吴月娘躺在床上,脸色苍白,嘴唇发紫,唯有两只眼睛一直瞧着门口不肯收回。
匆忙赶来的大夫们正在紧张救治,吴月娘这种情况,伤了内脏,失血过多,极度危险!
她一直盯着门口,是在等人!
等着她的丈夫西门庆回来!
她生怕自己一闭眼,就再也醒不过来了。
当看到众人将西门庆抬进屋里的时候,吴月娘挣扎了一下,想要抬起头,却发现根本没有任何力气。
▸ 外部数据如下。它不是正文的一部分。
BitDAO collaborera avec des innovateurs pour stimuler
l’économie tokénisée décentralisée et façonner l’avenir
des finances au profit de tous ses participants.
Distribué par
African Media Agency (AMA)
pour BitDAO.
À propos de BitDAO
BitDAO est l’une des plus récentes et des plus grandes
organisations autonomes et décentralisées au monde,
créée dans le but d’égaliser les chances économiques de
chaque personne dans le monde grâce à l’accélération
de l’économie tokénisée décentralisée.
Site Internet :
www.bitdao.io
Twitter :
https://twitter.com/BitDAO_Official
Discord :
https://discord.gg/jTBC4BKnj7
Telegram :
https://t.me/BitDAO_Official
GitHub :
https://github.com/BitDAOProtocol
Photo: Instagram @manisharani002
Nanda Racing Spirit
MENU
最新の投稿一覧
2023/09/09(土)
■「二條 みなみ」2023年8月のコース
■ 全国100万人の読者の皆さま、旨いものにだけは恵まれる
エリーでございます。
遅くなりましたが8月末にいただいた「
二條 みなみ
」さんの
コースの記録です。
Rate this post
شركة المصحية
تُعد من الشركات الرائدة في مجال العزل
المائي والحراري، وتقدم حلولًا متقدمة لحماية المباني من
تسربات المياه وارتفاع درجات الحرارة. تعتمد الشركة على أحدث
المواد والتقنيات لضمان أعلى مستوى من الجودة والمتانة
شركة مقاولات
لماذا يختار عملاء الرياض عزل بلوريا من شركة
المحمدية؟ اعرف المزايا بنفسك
只是腹部伤口的疼痛让她清醒了几分,极其衰弱地呼唤:老爷!
月娘,是我,我回来了。
西门庆忍住悲痛,看向吴月娘:把我放到床上,我和月娘说说话。
亲兵知道西门庆每一次挪动都会扯动伤口,引发巨大的痛楚,可又不得不服从,便将西门庆从担架上抬到床上。
西门庆痛的直冒冷汗,却在脸上挤出了一丝笑容:月娘,我回来了。
吴月娘用尽全力,手指抬了抬。
西门庆伸出手握住吴月娘冰凉的手,放在自己的脸上。
就像从前一样,每个月的初一、十五那天晚上,西门庆都要宿在吴月娘的房间里,吴月娘喜欢将手放在西门庆的脸上,轻轻的摸着他的脸庞、眉毛、鼻子。
老爷,你回来了,对不起,我没有照顾家里!
吴月娘手指触摸到了西门庆的猪鼻子,嘴中发出虚弱的声音,眼角的泪珠一颗一颗滚落下来。
月娘,我回来了,你也会好起来的,我们还会像以前一样,热热闹闹地过日子。
西门庆感到鼻子很酸,强忍着不让眼眶湿润。
老爷,家里人都没了,我怕我走了之后,没人伺候你,我怕你孤单啊!
吴月娘知道西门庆是最喜欢热闹的人,家里要热闹,在外面喝酒也要诸多兄弟一起热闹。
她最放心不下的就是家里没有人伺候西门庆。
西门庆正要说话,吴月娘想起一件事情:老爷,五娘生的是个儿子,很像你,在四娘的包裹里。
这是吴月娘一直挂念的事情,她惦记的是几个女人没有给西门家留后,唯有李瓶儿生了个小孩,现在却没有见到人。
西门庆听到后浑身像触电一般颤抖不已。
他知道自己听到的那婴儿的哭声并不是幻觉,而是真的。
那是自己的儿子,自己连第一面都没有见到的儿子,却已经是永别。
吴月娘感觉到了西门庆的变化,知道潘金莲和孩子都没有保住,便说道:老爷,你还年轻,以后还会有孩子的。
西门庆点点头,安慰道:月娘,你要好好的,我们以后也会有孩子的。